BRAWLEY — Annette Gonzalez-Buttner, the former community college and county Board of Education trustee, was denied bail pending the appeal of her conviction and sentencing during a hearing on Thursday, June 10.
In denying her bail pending the appeal, county Superior Court Judge Christopher Plourd stated that the 56-year-old Gonzalez-Buttner failed to meet some of criteria required for bail, and that the arguments raised in support of the appeal were not likely to result in a reversal of her conviction and sentence by the appellate court.
Gonzalez-Buttner was ordered to remain in the custody of the county Sheriff’s Office following the hearing at the Brawley courthouse’s east department.
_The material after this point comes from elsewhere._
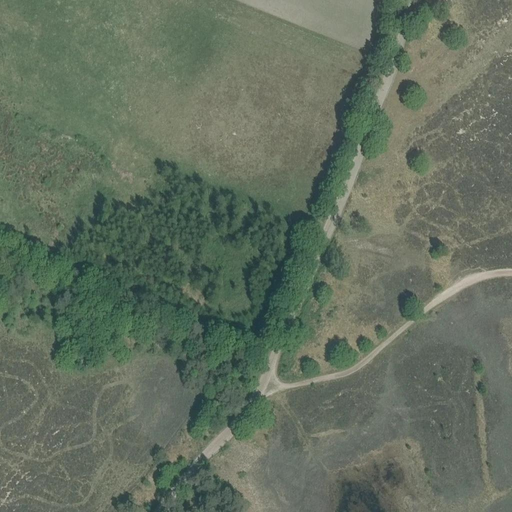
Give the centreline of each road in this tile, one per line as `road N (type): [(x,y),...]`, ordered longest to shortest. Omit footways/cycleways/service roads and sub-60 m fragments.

Her appeal is now pending before the state’s Fourth District Court of Appeal.
On June 3, Plourd sentenced Gonzalez-Buttner to three years of incarceration in county jail and one year of supervised probation in connection to being found guilty of four felony counts partially related to election fraud.
She is expected to be jailed for about 18 months of that three-year sentence, Plourd indicated during the June 10 hearing.
On April 23, a jury found Gonzalez-Buttner guilty of perjury by declaration related to a 2017 candidate intention statement, filing a false declaration of candidacy, grand theft and perjury by declaration related to her driver’s license renewal form.
The jury found that Gonzalez-Buttner moved to Santa Clara in 2014 and had established her permanent residence, or domicile, outside of Calexico, the area she was elected to represent on the county Board of Education.
Both the county Board of Education and the Imperial Community College District are in the process of determining whether they will make an appointment of call for a special election to fill their respective vacancies caused by Gonzalez-Buttner’s recent sentencing.
Meanwhile, social justice organizations in the Calexico area are calling on the Imperial Community College District board, which governs Imperial Valley College, to hold the special election and issued a statement on Friday morning, June 11 advising against an appointment by the board.
“The appointment option turns a democratic process into a job application, biased in favoring past officials who might be said to have ‘more experience,’” reads a petition being circulated by Imperial Valley Equity & Justice Coalition, Calexico Needs Change, and Calexico Union Against Corruption (C.U.A.C.). “But elections aren’t simply about official experience, they are about the values and vision a community seeks to empower and bring into leadership. Only elections can determine that.”